Source document:
It is half-hearted and extremely inconsistent in the pursuit of a radical democratic programme and has completely abandoned the Freedom Charter.

It is these circumstances, combined with the worsening situation of the South African working class as a whole post 1994, which has lead Numsa to rethink and revisit its relationship with the ANC and its Alliance.

Work is well underway to mobilise the working class in all their formations, into a United Front for the radical implementation of the Freedom Charter and against neoliberalism.

During our January Numsa Marxist-Leninist Political School we met with the leaders of some of the social movements and community structures, to begin the process of mapping out how we will work together.

In order to reach out far and wide, Numsa shall convene Provincial and National consultative meetings to share the content of our resolutions on the United Front and Movement for Socialism.

We are happy to note that many social movement organisations and community organisations are joining us in our Section 77 campaigns starting with a national strike on 19th March 2014.

During the course of this year, work will be done to assess the state of the world socialist movement and its formations, to inform our work towards the Movement for Socialism. The Numsa Marxist Leninist School in the first week of April 2014 shall receive representatives of Workers and Communist Parties from countries such as Brazil, Greece and Venezuela to share experiences and to lay the basis for our international research.

G. Engineering and Eskom negotiations in 2014 – The Numsa National Bargaining Conference (NBC)

As always, Numsa has begun our Ear to the Ground Campaign in workplace general meetings to listen to the aspirations of Numsa members with respect to collective bargaining demands in the Engineering industry and Eskom.

In collecting these demands our key and strategic objective is to improve the benefits and conditions of employment. The demands from the 9 Numsa Regions shall be consolidated and tabled for discussion in our Numsa National Bargaining Conference scheduled for 10-12 March 2014 in Saint Georges Hotel, Centurion.

Without pre-empting anything, we must be upfront that we are preparing for the mother of all battles as we shall champion the struggle for a living wage for workers in the Engineering Industry and Eskom in particular.

The union will use this round of negotiations not only for wages but also take up a very important campaign of defending existing jobs and to fight for more jobs. In extending our work beyond the factories, Numsa shall on the 19th of March 2014 embark on a national strike to demand the scrapping of the employment tax incentive act or the so called youth wage subsidy. We shall do so in defense of existing jobs as we have reason to believe that the current spate of retrenchments notices across various sectors are directly linked to this stupid incentive scheme.

We refuse that the working class of SA must be forced to pay for the global crisis of capitalism.

That is why we calling on the mining bosses and government to quickly resolved the current strike in the platinum belt. It has become abundantly clear there is a joint pack between government and mining capital to destroy union activity outside of the NUM.

With respect to Eskom, Numsa shall not rest until workers at Eskom receive a fair increase. We view the arbitration award that imposed 5, 6 % as an insult that constitute a wage freeze.

We do need equity of pay. Currently white workers sit at the top of their pay grades while many black workers still languish at the bottom of their grades.

We can no longer tolerate Eskom and Government hiding behind the skirt of Nersa to justify paying lip service to a negotiation process where the power (the only power) of workers to withhold their labour is removed.

Work order A: According to the Numsa statement, where and when is the Numsa National Bargaining Conference scheduled to take place?
Work order B: In the Numsa statement, rename "social movements" as "civic movements" in the passage running from "During our January" down to "and Movement for Socialism.", and write out that passage with the change.
Work order C: Carry on the Numsa statement from its final sentence, adding the text that comes next.

Raw data:
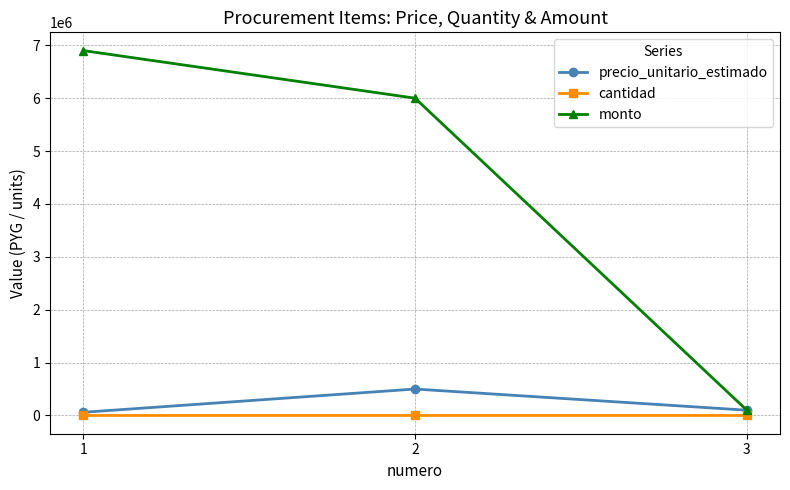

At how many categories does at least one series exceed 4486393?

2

==

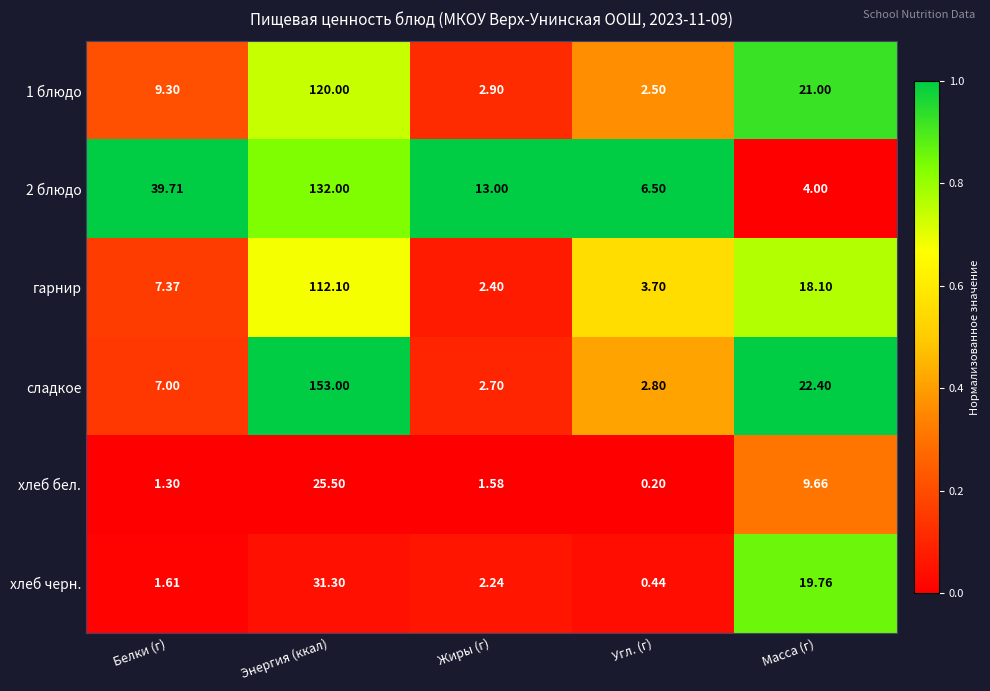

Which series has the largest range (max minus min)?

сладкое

Response box A: It is scheduled for 10-12 March 2014 at Saint Georges Hotel, Centurion.

Response box B:
During our January Numsa Marxist-Leninist Political School we met with the leaders of some of the civic movements and community structures, to begin the process of mapping out how we will work together.

In order to reach out far and wide, Numsa shall convene Provincial and National consultative meetings to share the content of our resolutions on the United Front and Movement for Socialism.

Response box C:
We calling on all workers at Eskom to unite behind their legitimate right to demand a living wage if in these round of negotiations Eskom management doesn’t move swiftly to make a real offer that will settle workers’ demands and hide behind essential service but pay workers peanuts, they would have to take fully responsibility for a load shedding that would come as a result of workers insisting that their demands must be met.

Eskom now has a shareholder compact with government, but it does not call for fair wages rather it focuses on profit targets. Profit targeting mean Eskom is under pressure to moderate wages.

Our members are victims of high standards of living as a result of administered prices that continue to rise and affecting negatively their basket of food and all aspects of their lives.

They continue to receive low wages as there is no National Minimum Wage that can guarantee them a living wage.

Workers are taking loans from loan sharks in-order to make a living.

There is poor or virtually no assistance from the employers.

Unemployment which makes those who are working to support those not working imposes a heavy burden on our members as a result of the triple crises poverty, unemployment and inequalities.

It is our members who are victims Privatization and Commodification of basic needs/services.

H. What is to be done?

As Lenin so well said, in 2013:

People always have been the foolish victims of deception and self-deception in politics, and they always will be until they have learnt to seek out the interests of some class or other behind all moral, religious, political and social phrases, declarations and promises.”

Twenty years into our “democracy”, we the Black and African South African working class are sick and tired of listening to the same stories about us having to wait for the rich to grow their profits for us to see some minor improvements in our lives.

The working class can only be defeated because it is not united. United, no force on Earth can defeat us.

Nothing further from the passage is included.